|Publish Year :||2017|
|Publisher :||Global Network of People Living with HIV (GNP+) and the International Community of Women Living with HIV (ICW)|
|Link :||Click here|
In 2016, 89% of pregnant women living with HIV in Eastern and Southern Africa received antiretroviral treatment to prevent vertical transmission of HIV. Despite this scale-up, in the same region, an estimated 77,000 children (0-14 years) acquired HIV in 2016. AIDS-related illness remains the leading cause of death for women of reproductive age (15-49 years) globally. With countries now providing lifelong treatment to pregnant women living with HIV, one of the biggest challenges is for healthcare systems to retain women living with HIV in lifelong care. But investments in programmes to prevent vertical transmissoin of HIV decreased by 7% from 2015-16 to US$41 million. While many studies have explored and defined the challenges faced by women living with HIV in accessing and being retained in care and studies, such as INSPIRE, have focused on approaches to improve retention in care, few studies have focused on the perspectives and lived experiences of women living with HIV in evaluating and identifying factors that facilitate retention.
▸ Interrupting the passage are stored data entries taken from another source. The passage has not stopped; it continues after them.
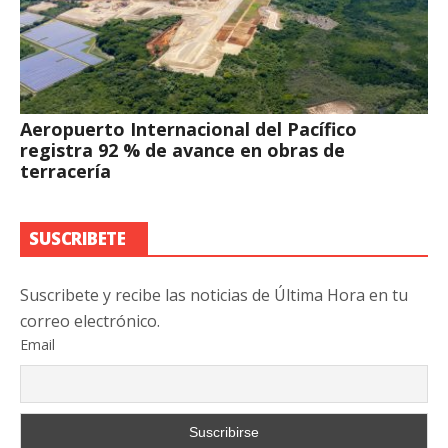
Aeropuerto Internacional del Pacífico
registra 92 % de avance en obras de
terracería
SUSCRIBETE
Suscribete y recibe las noticias de Última Hora en tu
correo electrónico.
Email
This community-led study was coordinated by the Global Network of People Living with HIV (GNP+) and the International Community of Women Living with HIV (ICW). The research was conducted in country by peer researchers from ICW Malawi, ICW Eastern Africa and the Network of Zambian People Living with HIV/AIDS (NZP+). The study sought to understand the factors that facilitate women to adhere to treatment and return to health facilities for routine care from their own perspective. The researchers focused on Malawi, Uganda and Zambia, early adopters of the global guidance to provide lifelong treatment for pregnant women living with HIV (Option B+) and spoke to women living with HIV, healthcare workers and programme managers to discover which factors and practices show promise in supporting women to initiate and remain in care.